Estando en un banco de la plaza, mientras saboreaba con estas reflexiones mías la tibieza de un día al que no le iba a exigir demasiado, se han sentado a mi lado dos personajes que, bastón en mano, a duras penas logran apuntalar la ruina de sus cuerpos. El sol se ha atrevido a salir de su timidez invernal para chocar mis nudillos con algo más de fuerza de lo que cabría suponerle ahora que apenas ha comenzado el año, lo que termina por contagiar tanto a mis compañeros de banco como a mí, ya que no tardamos ni medio minuto en entablar una conversación amena, fluida; como de amigos de toda la vida.

Bernardo tiene 95 años y es el mayor de los dos, aunque Antonio, su primo y compañero de correrías de cuando eran críos, ya hace tres que también es nonagenario. Sus vidas, que han discurrido por distintas veredas, han venido de nuevo a confluir en esta plaza y en este banco más de ochenta años después, gracias al frágil hilo de la memoria. Vuelve a ser mil novecientos treinta y pocos y vuelven a tener ocho y diez años, mientras un eco antiguo rebota por todas las esquinas de Bélmez: «¡Ahí vienen los nietos del Pincel!».

Hablan y hablan, y cuando lo hacen, el mapa de las arrugas de su cara parece diluirse. Las líneas rectas se quiebran y se vuelven sinuosas para perderse por los atajos que llevan hasta la vega del río, donde un par de zagales disparan con sus hondas, mientras que las cabras, a las que se supone que cuidan, campan a su monte. De pronto, en la otra orilla del Jandulilla, un hombre subido a una burra se dispone a cruzarlo, pero a uno de los dos –ya no recuerdan a quién- se le ocurre que deberían probar su puntería contra el despreocupado jinete.

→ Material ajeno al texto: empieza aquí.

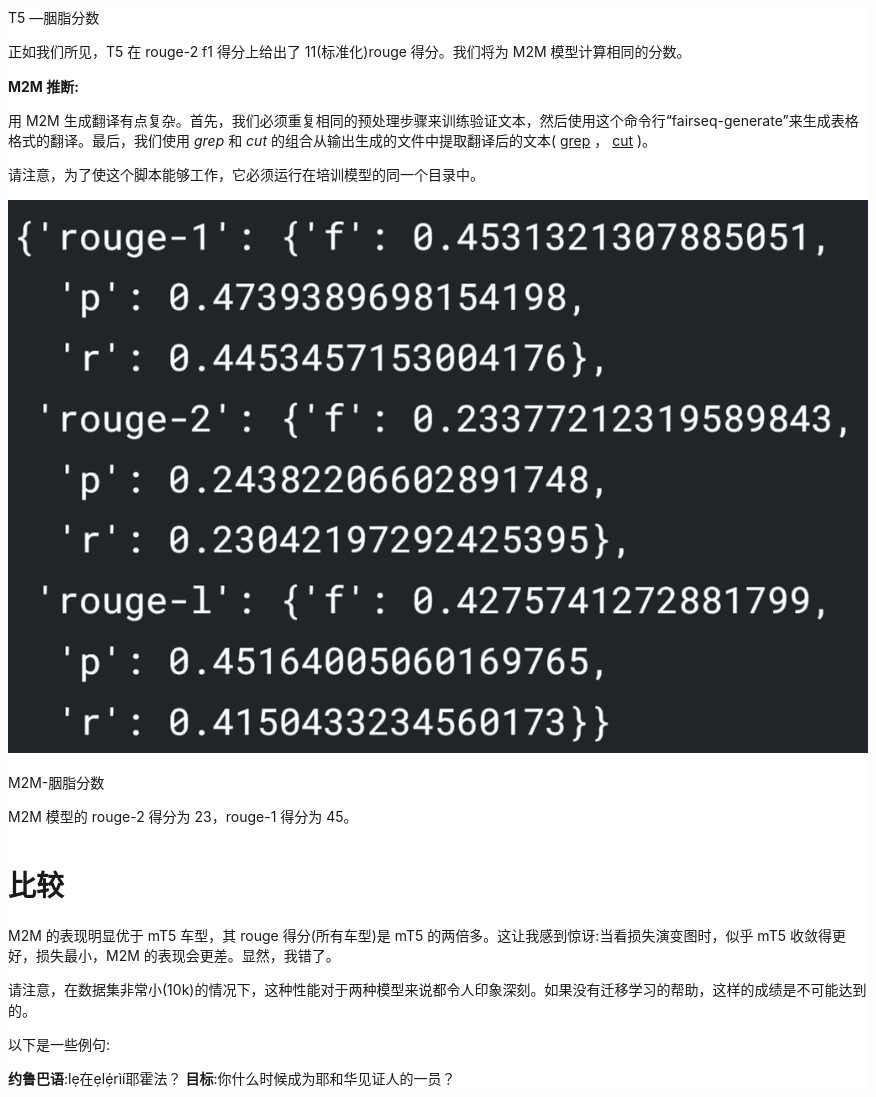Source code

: T5 —胭脂分数

正如我们所见，T5 在 rouge-2 f1 得分上给出了 11(标准化)rouge 得分。我们将为 M2M 模型计算相同的分数。

**M2M 推断:**

用 M2M 生成翻译有点复杂。首先，我们必须重复相同的预处理步骤来训练验证文本，然后使用这个命令行“fairseq-generate”来生成表格格式的翻译。最后，我们使用 *grep* 和 *cut* 的组合从输出生成的文件中提取翻译后的文本( [grep](https://www.geeksforgeeks.org/grep-command-in-unixlinux/) ， [cut](https://www.geeksforgeeks.org/cut-command-linux-examples/) )。

请注意，为了使这个脚本能够工作，它必须运行在培训模型的同一个目录中。

![](img/0ccd25f0ef29192ada0808f6efe324aa.png)

M2M-胭脂分数

M2M 模型的 rouge-2 得分为 23，rouge-1 得分为 45。

# 比较

M2M 的表现明显优于 mT5 车型，其 rouge 得分(所有车型)是 mT5 的两倍多。这让我感到惊讶:当看损失演变图时，似乎 mT5 收敛得更好，损失最小，M2M 的表现会更差。显然，我错了。

请注意，在数据集非常小(10k)的情况下，这种性能对于两种模型来说都令人印象深刻。如果没有迁移学习的帮助，这样的成绩是不可能达到的。

以下是一些例句:

**约鲁巴语**:lẹ在ẹlẹ́rìí耶霍法？
**目标**:你什么时候成为耶和华见证人的一员？
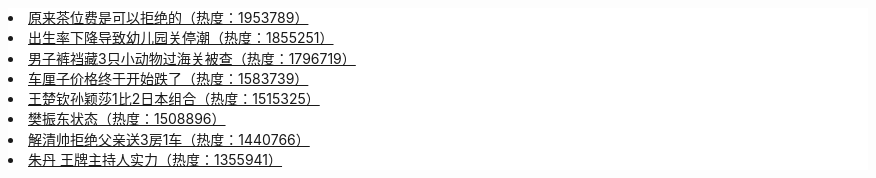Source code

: <li>
<a href="https://s.weibo.com/weibo?q=%23%E5%8E%9F%E6%9D%A5%E8%8C%B6%E4%BD%8D%E8%B4%B9%E6%98%AF%E5%8F%AF%E4%BB%A5%E6%8B%92%E7%BB%9D%E7%9A%84%23" target="weibo">
原来茶位费是可以拒绝的（热度：1953789）
</a>
</li>

<li>
<a href="https://s.weibo.com/weibo?q=%23%E5%87%BA%E7%94%9F%E7%8E%87%E4%B8%8B%E9%99%8D%E5%AF%BC%E8%87%B4%E5%B9%BC%E5%84%BF%E5%9B%AD%E5%85%B3%E5%81%9C%E6%BD%AE%23" target="weibo">
出生率下降导致幼儿园关停潮（热度：1855251）
</a>
</li>

<li>
<a href="https://s.weibo.com/weibo?q=%23%E7%94%B7%E5%AD%90%E8%A3%A4%E8%A3%86%E8%97%8F3%E5%8F%AA%E5%B0%8F%E5%8A%A8%E7%89%A9%E8%BF%87%E6%B5%B7%E5%85%B3%E8%A2%AB%E6%9F%A5%23" target="weibo">
男子裤裆藏3只小动物过海关被查（热度：1796719）
</a>
</li>

<li>
<a href="https://s.weibo.com/weibo?q=%23%E8%BD%A6%E5%8E%98%E5%AD%90%E4%BB%B7%E6%A0%BC%E7%BB%88%E4%BA%8E%E5%BC%80%E5%A7%8B%E8%B7%8C%E4%BA%86%23" target="weibo">
车厘子价格终于开始跌了（热度：1583739）
</a>
</li>

<li>
<a href="https://s.weibo.com/weibo?q=%23%E7%8E%8B%E6%A5%9A%E9%92%A6%E5%AD%99%E9%A2%96%E8%8E%8E1%E6%AF%942%E6%97%A5%E6%9C%AC%E7%BB%84%E5%90%88%23" target="weibo">
王楚钦孙颖莎1比2日本组合（热度：1515325）
</a>
</li>

<li>
<a href="https://s.weibo.com/weibo?q=%23%E6%A8%8A%E6%8C%AF%E4%B8%9C%E7%8A%B6%E6%80%81%23" target="weibo">
樊振东状态（热度：1508896）
</a>
</li>

<li>
<a href="https://s.weibo.com/weibo?q=%23%E8%A7%A3%E6%B8%85%E5%B8%85%E6%8B%92%E7%BB%9D%E7%88%B6%E4%BA%B2%E9%80%813%E6%88%BF1%E8%BD%A6%23" target="weibo">
解清帅拒绝父亲送3房1车（热度：1440766）
</a>
</li>

<li>
<a href="https://s.weibo.com/weibo?q=%23%E6%9C%B1%E4%B8%B9%20%E7%8E%8B%E7%89%8C%E4%B8%BB%E6%8C%81%E4%BA%BA%E5%AE%9E%E5%8A%9B%23" target="weibo">
朱丹 王牌主持人实力（热度：1355941）
</a>
</li>

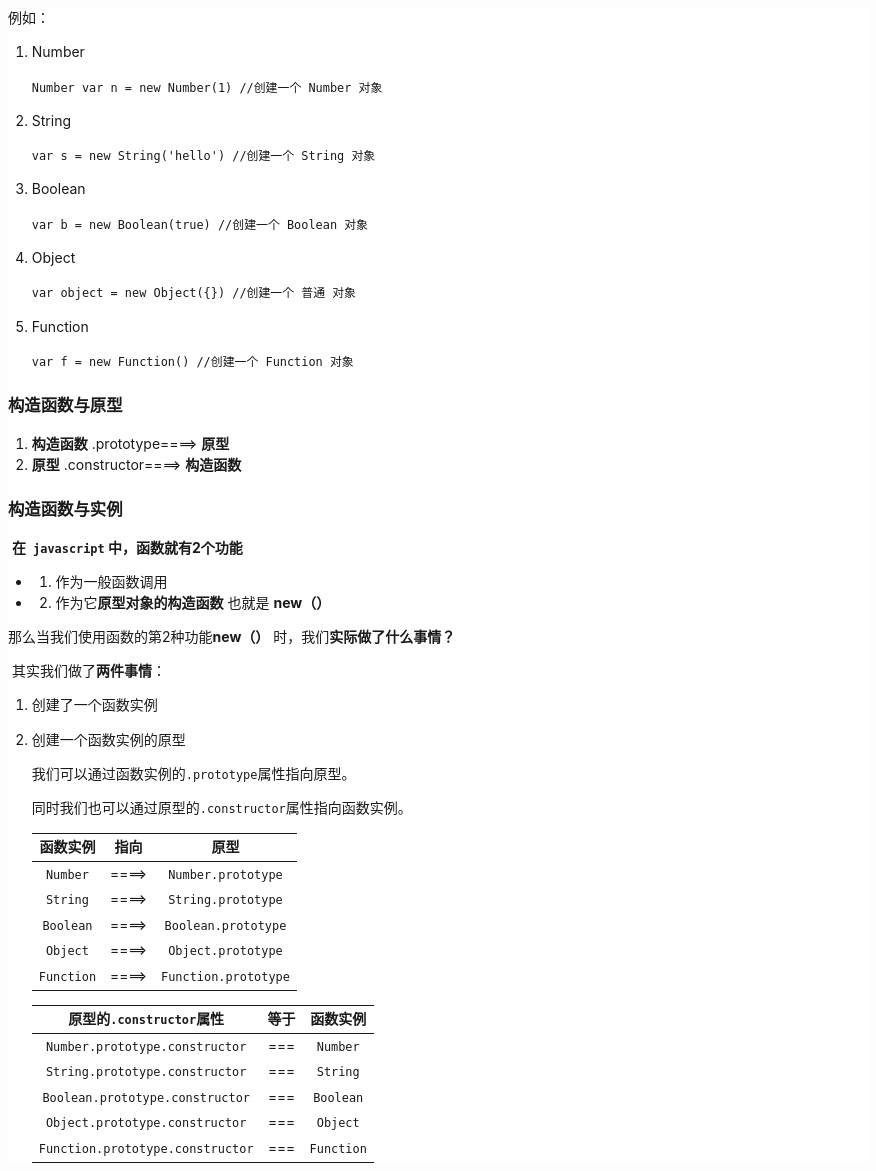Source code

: 例如：

1. Number

   `Number var n = new Number(1) //创建一个 Number 对象 `

2. String 

   `var s = new String('hello') //创建一个 String 对象` 

3. Boolean

    `var b = new Boolean(true) //创建一个 Boolean 对象 `

4. Object

    `var object = new Object({}) //创建一个 普通 对象 `

5. Function

    `var f = new Function() //创建一个 Function 对象 `

### 构造函数与原型

1. **构造函数**      .prototype====>         **原型**
2.  **原型**          .constructor====>    **构造函数**

### 构造函数与实例

​	 **在` javascript` 中，函数就有2个功能** 

  - 1. 作为一般函数调用

  - 2. 作为它**原型对象的构造函数** 也就是  **new（）** 

   那么当我们使用函数的第2种功能**new（）** 时，我们**实际做了什么事情？**

​	 其实我们做了**两件事情**： 

1. 创建了一个函数实例

2. 创建一个函数实例的原型

   我们可以通过函数实例的`.prototype`属性指向原型。

   同时我们也可以通过原型的`.constructor`属性指向函数实例。

   |  函数实例  | 指向  |         原型         |
   | :--------: | :---: | :------------------: |
   |  `Number`  | ====> |  `Number.prototype`  |
   |  `String`  | ====> |  `String.prototype`  |
   | `Boolean`  | ====> | `Boolean.prototype`  |
   |  `Object`  | ====> |  `Object.prototype`  |
   | `Function` | ====> | `Function.prototype` |

   

   |  原型的`.constructor`属性  | 等于 |         函数实例         |
   | :--------: | :---: | :------------------: |
   |  `Number.prototype.constructor`  | === |  `Number`  |
   |  `String.prototype.constructor`  | === |  `String`  |
   | `Boolean.prototype.constructor`  | === | `Boolean`  |
   |  `Object.prototype.constructor`  | === |  `Object`  |
   | `Function.prototype.constructor` | === | `Function` |
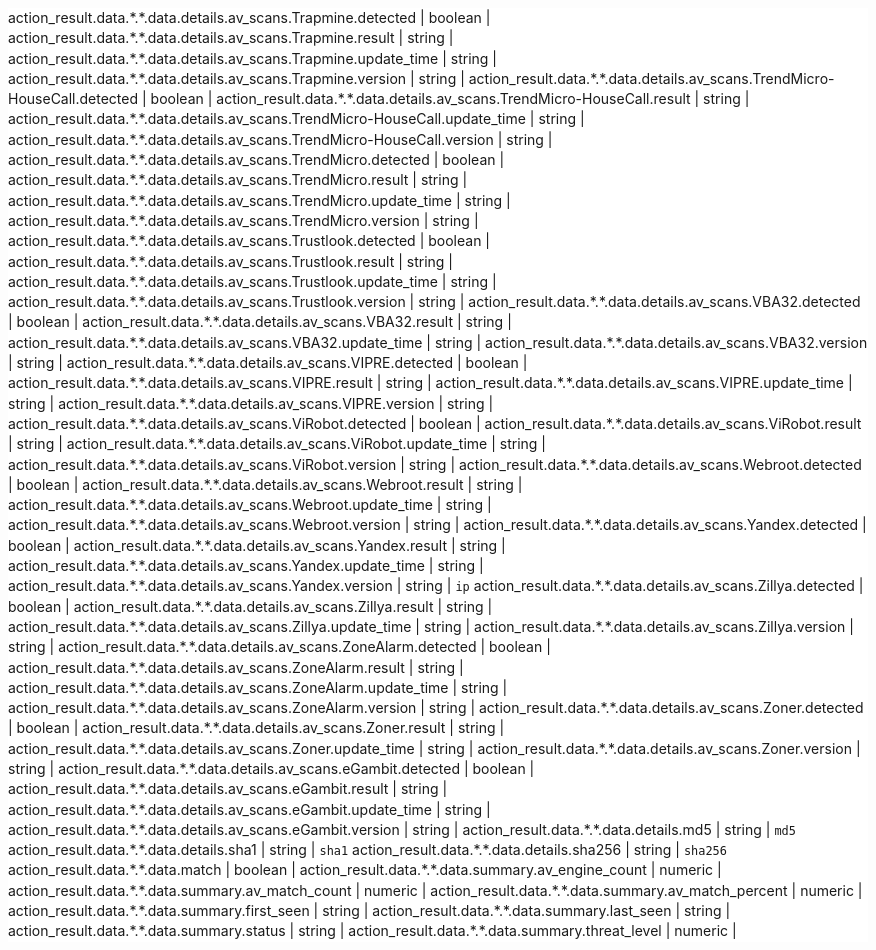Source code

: action\_result\.data\.\*\.\*\.data\.details\.av\_scans\.Trapmine\.detected | boolean | 
action\_result\.data\.\*\.\*\.data\.details\.av\_scans\.Trapmine\.result | string | 
action\_result\.data\.\*\.\*\.data\.details\.av\_scans\.Trapmine\.update\_time | string | 
action\_result\.data\.\*\.\*\.data\.details\.av\_scans\.Trapmine\.version | string | 
action\_result\.data\.\*\.\*\.data\.details\.av\_scans\.TrendMicro\-HouseCall\.detected | boolean | 
action\_result\.data\.\*\.\*\.data\.details\.av\_scans\.TrendMicro\-HouseCall\.result | string | 
action\_result\.data\.\*\.\*\.data\.details\.av\_scans\.TrendMicro\-HouseCall\.update\_time | string | 
action\_result\.data\.\*\.\*\.data\.details\.av\_scans\.TrendMicro\-HouseCall\.version | string | 
action\_result\.data\.\*\.\*\.data\.details\.av\_scans\.TrendMicro\.detected | boolean | 
action\_result\.data\.\*\.\*\.data\.details\.av\_scans\.TrendMicro\.result | string | 
action\_result\.data\.\*\.\*\.data\.details\.av\_scans\.TrendMicro\.update\_time | string | 
action\_result\.data\.\*\.\*\.data\.details\.av\_scans\.TrendMicro\.version | string | 
action\_result\.data\.\*\.\*\.data\.details\.av\_scans\.Trustlook\.detected | boolean | 
action\_result\.data\.\*\.\*\.data\.details\.av\_scans\.Trustlook\.result | string | 
action\_result\.data\.\*\.\*\.data\.details\.av\_scans\.Trustlook\.update\_time | string | 
action\_result\.data\.\*\.\*\.data\.details\.av\_scans\.Trustlook\.version | string | 
action\_result\.data\.\*\.\*\.data\.details\.av\_scans\.VBA32\.detected | boolean | 
action\_result\.data\.\*\.\*\.data\.details\.av\_scans\.VBA32\.result | string | 
action\_result\.data\.\*\.\*\.data\.details\.av\_scans\.VBA32\.update\_time | string | 
action\_result\.data\.\*\.\*\.data\.details\.av\_scans\.VBA32\.version | string | 
action\_result\.data\.\*\.\*\.data\.details\.av\_scans\.VIPRE\.detected | boolean | 
action\_result\.data\.\*\.\*\.data\.details\.av\_scans\.VIPRE\.result | string | 
action\_result\.data\.\*\.\*\.data\.details\.av\_scans\.VIPRE\.update\_time | string | 
action\_result\.data\.\*\.\*\.data\.details\.av\_scans\.VIPRE\.version | string | 
action\_result\.data\.\*\.\*\.data\.details\.av\_scans\.ViRobot\.detected | boolean | 
action\_result\.data\.\*\.\*\.data\.details\.av\_scans\.ViRobot\.result | string | 
action\_result\.data\.\*\.\*\.data\.details\.av\_scans\.ViRobot\.update\_time | string | 
action\_result\.data\.\*\.\*\.data\.details\.av\_scans\.ViRobot\.version | string | 
action\_result\.data\.\*\.\*\.data\.details\.av\_scans\.Webroot\.detected | boolean | 
action\_result\.data\.\*\.\*\.data\.details\.av\_scans\.Webroot\.result | string | 
action\_result\.data\.\*\.\*\.data\.details\.av\_scans\.Webroot\.update\_time | string | 
action\_result\.data\.\*\.\*\.data\.details\.av\_scans\.Webroot\.version | string | 
action\_result\.data\.\*\.\*\.data\.details\.av\_scans\.Yandex\.detected | boolean | 
action\_result\.data\.\*\.\*\.data\.details\.av\_scans\.Yandex\.result | string | 
action\_result\.data\.\*\.\*\.data\.details\.av\_scans\.Yandex\.update\_time | string | 
action\_result\.data\.\*\.\*\.data\.details\.av\_scans\.Yandex\.version | string |  `ip` 
action\_result\.data\.\*\.\*\.data\.details\.av\_scans\.Zillya\.detected | boolean | 
action\_result\.data\.\*\.\*\.data\.details\.av\_scans\.Zillya\.result | string | 
action\_result\.data\.\*\.\*\.data\.details\.av\_scans\.Zillya\.update\_time | string | 
action\_result\.data\.\*\.\*\.data\.details\.av\_scans\.Zillya\.version | string | 
action\_result\.data\.\*\.\*\.data\.details\.av\_scans\.ZoneAlarm\.detected | boolean | 
action\_result\.data\.\*\.\*\.data\.details\.av\_scans\.ZoneAlarm\.result | string | 
action\_result\.data\.\*\.\*\.data\.details\.av\_scans\.ZoneAlarm\.update\_time | string | 
action\_result\.data\.\*\.\*\.data\.details\.av\_scans\.ZoneAlarm\.version | string | 
action\_result\.data\.\*\.\*\.data\.details\.av\_scans\.Zoner\.detected | boolean | 
action\_result\.data\.\*\.\*\.data\.details\.av\_scans\.Zoner\.result | string | 
action\_result\.data\.\*\.\*\.data\.details\.av\_scans\.Zoner\.update\_time | string | 
action\_result\.data\.\*\.\*\.data\.details\.av\_scans\.Zoner\.version | string | 
action\_result\.data\.\*\.\*\.data\.details\.av\_scans\.eGambit\.detected | boolean | 
action\_result\.data\.\*\.\*\.data\.details\.av\_scans\.eGambit\.result | string | 
action\_result\.data\.\*\.\*\.data\.details\.av\_scans\.eGambit\.update\_time | string | 
action\_result\.data\.\*\.\*\.data\.details\.av\_scans\.eGambit\.version | string | 
action\_result\.data\.\*\.\*\.data\.details\.md5 | string |  `md5` 
action\_result\.data\.\*\.\*\.data\.details\.sha1 | string |  `sha1` 
action\_result\.data\.\*\.\*\.data\.details\.sha256 | string |  `sha256` 
action\_result\.data\.\*\.\*\.data\.match | boolean | 
action\_result\.data\.\*\.\*\.data\.summary\.av\_engine\_count | numeric | 
action\_result\.data\.\*\.\*\.data\.summary\.av\_match\_count | numeric | 
action\_result\.data\.\*\.\*\.data\.summary\.av\_match\_percent | numeric | 
action\_result\.data\.\*\.\*\.data\.summary\.first\_seen | string | 
action\_result\.data\.\*\.\*\.data\.summary\.last\_seen | string | 
action\_result\.data\.\*\.\*\.data\.summary\.status | string | 
action\_result\.data\.\*\.\*\.data\.summary\.threat\_level | numeric | 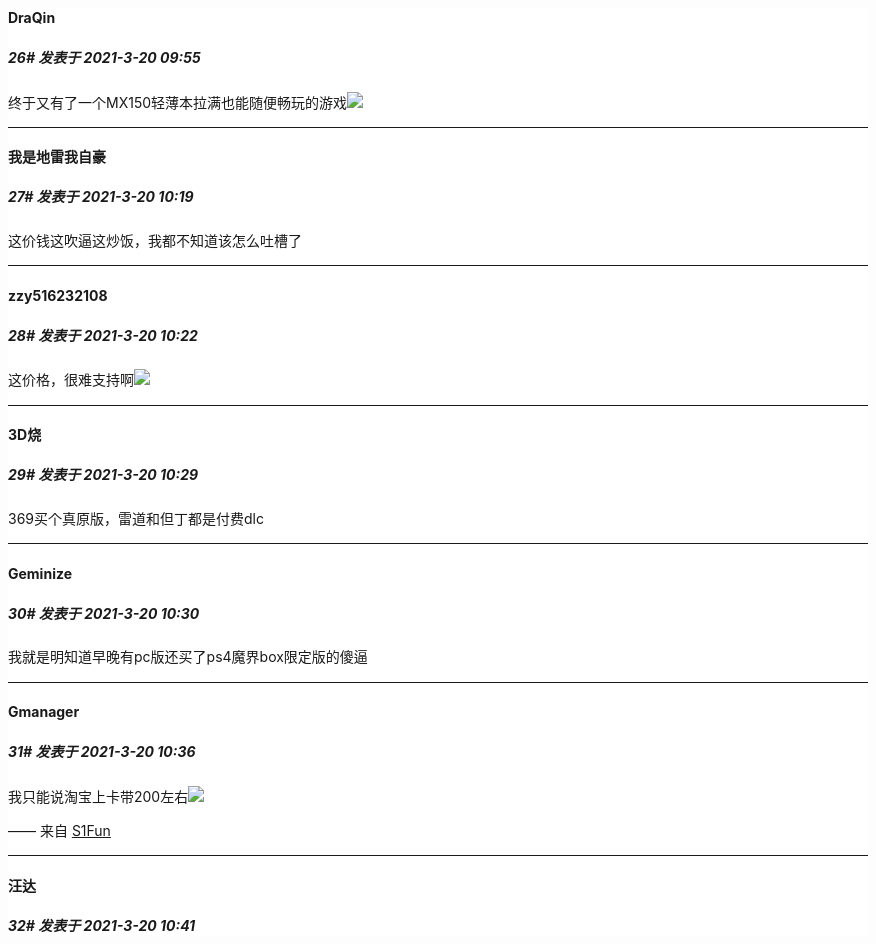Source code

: ####  DraQin  
##### 26#       发表于 2021-3-20 09:55


终于又有了一个MX150轻薄本拉满也能随便畅玩的游戏<img src="https://static.saraba1st.com/image/smiley/face2017/009.gif" referrerpolicy="no-referrer">


-----

####  我是地雷我自豪  
##### 27#       发表于 2021-3-20 10:19


这价钱这吹逼这炒饭，我都不知道该怎么吐槽了


-----

####  zzy516232108  
##### 28#       发表于 2021-3-20 10:22


这价格，很难支持啊<img src="https://static.saraba1st.com/image/smiley/face2017/067.png" referrerpolicy="no-referrer">


-----

####  3D烧  
##### 29#       发表于 2021-3-20 10:29


369买个真原版，雷道和但丁都是付费dlc


-----

####  Geminize  
##### 30#       发表于 2021-3-20 10:30


我就是明知道早晚有pc版还买了ps4魔界box限定版的傻逼


-----

####  Gmanager  
##### 31#       发表于 2021-3-20 10:36


我只能说淘宝上卡带200左右<img src="https://static.saraba1st.com/image/smiley/face2017/067.png" referrerpolicy="no-referrer">

—— 来自 [S1Fun](https://s1fun.koalcat.com)


-----

####  汪达  
##### 32#       发表于 2021-3-20 10:41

 En su relato, el Albanchurro -que así le decían al de la burra, pues era oriundo de Albanchez-, se parapeta a duras penas detrás del équido, y los ojos de Bernardo y de Antonio ya no miran turbio ni están cansados, sino que ahora reflejan toda la pillería del mundo concentrada en sus iris, mientras se tronchan literalmente de la risa.
Aunque no todo va a ser mala baba de niños de pueblo en tiempos de guerra, porque sobre todas las cosas eran eso: niños, y como tales, también pecaban de ingenuidad. Como en aquella ocasión en que el abuelo Manuel los mandó con un par de cochinos al campo y una talega llena de peras para la merienda. Cuando llegaron al lugar elegido, les dio sueño y decidieron poner la comida entre los cuerpos de ambos para preservarla de la voracidad de los animales. Al despertar, los cerdos, junto con la fruta, habían desaparecido. Y Ahora, aunque vuelven a reír con las mismas ganas que hace un momento, reconocen las fatigas que pasaron todo un día tirados por esos campos en busca de unos «marranos comeperas».

Tal vez Bernardo y Antonio, sin habérselo planteado, me estén mostrando que el camino en su trazado siempre regresa, porque es de ida y vuelta, y que en su dibujo describe un círculo sin fin que se asemeja a un dragón o a una serpiente devorando su propia cola. Esa serpiente –el uróbolos- a cuya cola deberíamos cogernos fuertemente para no perder ni la orientación ni las proporciones de las cosas; para no perder el sentido de la vida.